Soda bread and Irish stew

Nothing lines the stomach for a full night of pub hopping like a spongy loaf of soda bread. The satisfying mixture of bi-carb soda, buttermilk and flour is best enjoyed sliced and slathered in butter. Combine with a hearty Irish stew and a pint of Guinness.

The Brazen Head Pub on Bridge St and Gallagher’s Boxty House inside Temple Bar serve up two of the best stews in town.

Seafood Favourites

Feast on fresh shellfish like Dublin Bay prawns, Connemara clams, Molly Malone’s cockles and mussels.


Boxty is a traditional Irish ‘poor-house bread’. Grated raw potato is blended with mashed potato then coated in salt and flour before frying.

Seeing The Rest of Ireland

Dublin is the ideal starting point for an extended Irish sojourn. Your itinerary will reflect the duration of your stay and how much internal travelling you’re prepared to do. It will also be influenced by your mode of transport.
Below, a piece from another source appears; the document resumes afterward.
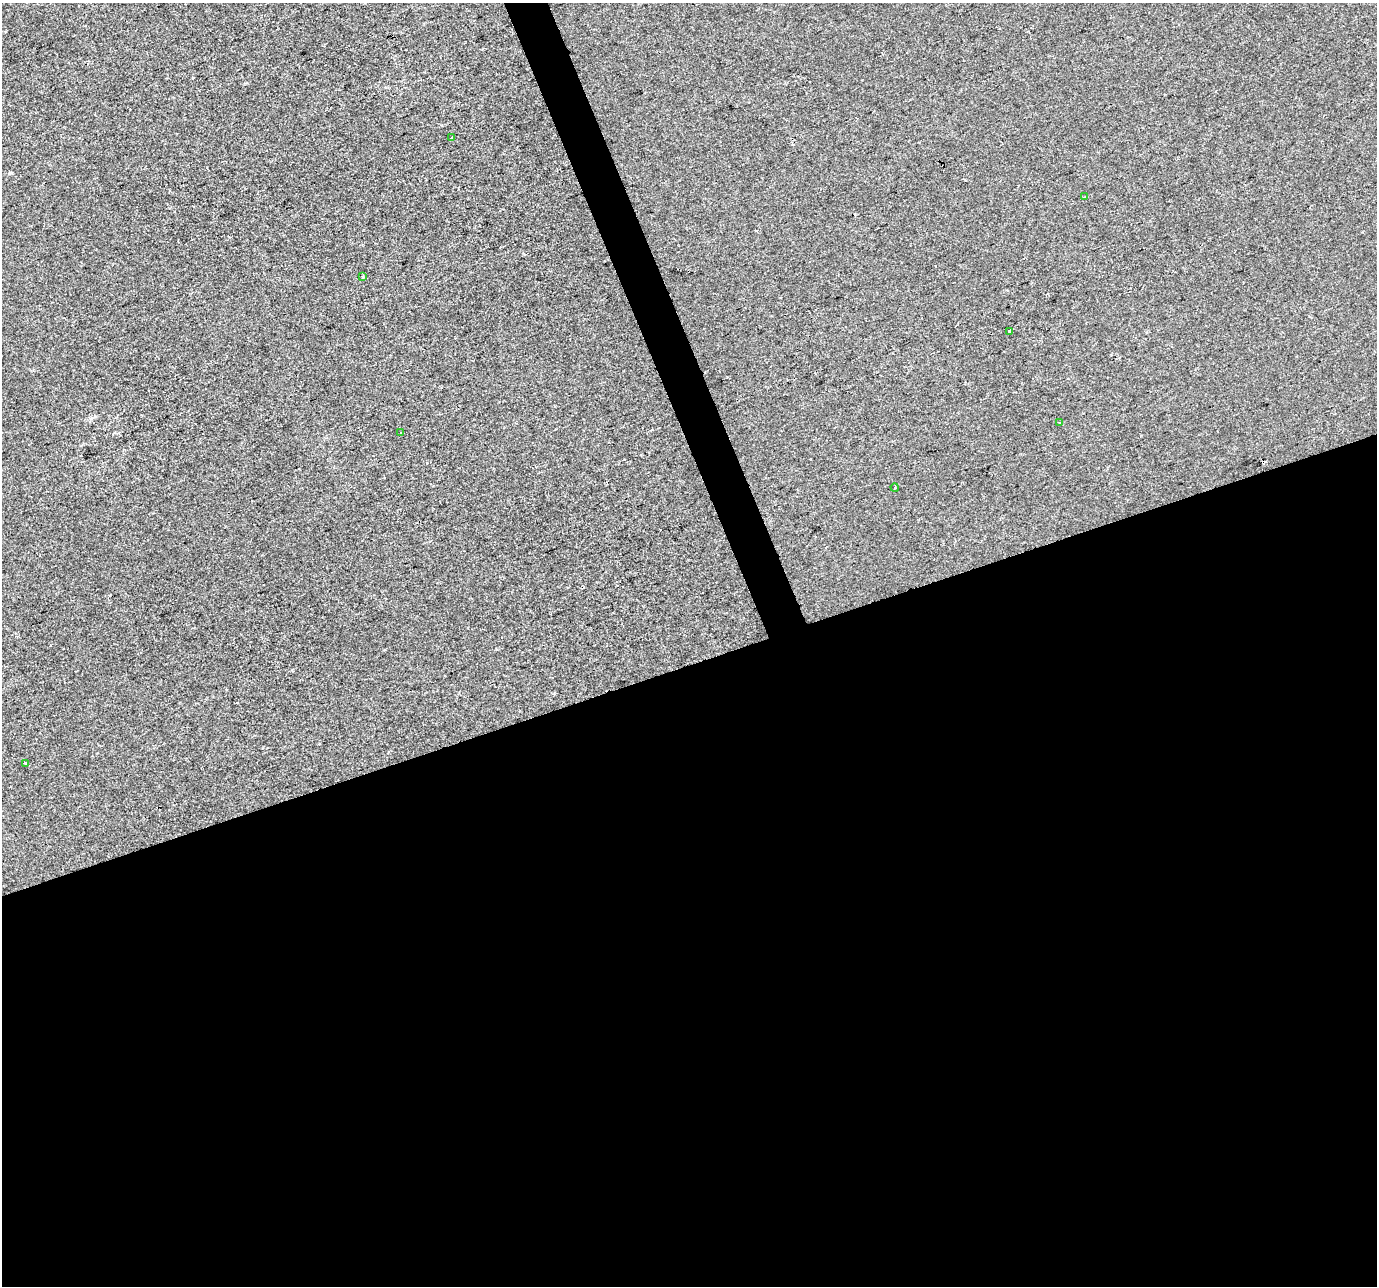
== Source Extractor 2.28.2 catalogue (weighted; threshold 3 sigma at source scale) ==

In a nutshell, taxis are the most expensive option, rental cars are the best and public transport is the cheapest.

Remember: Public transport is an affordable way to see Ireland, but it can be tiresome and stressful for families navigating the country with small children.

Ireland Bucket List:

    1. Dingle Peninsula
    2. Galway
    3. Aran Islands
    4. The Giant’s Causeway
    5. Ring of Kerry
    6. Skellig Islands
    7. Cliffs of Mohor
    8. Connemara National Park
    9. Glenveagh National Park
    10. The Burren
    11. Glendalough
    12. Cooley Peninsula

Hopefully this inspires your in-the-making or soon-to-be Irish holiday. Enjoy and safe travels!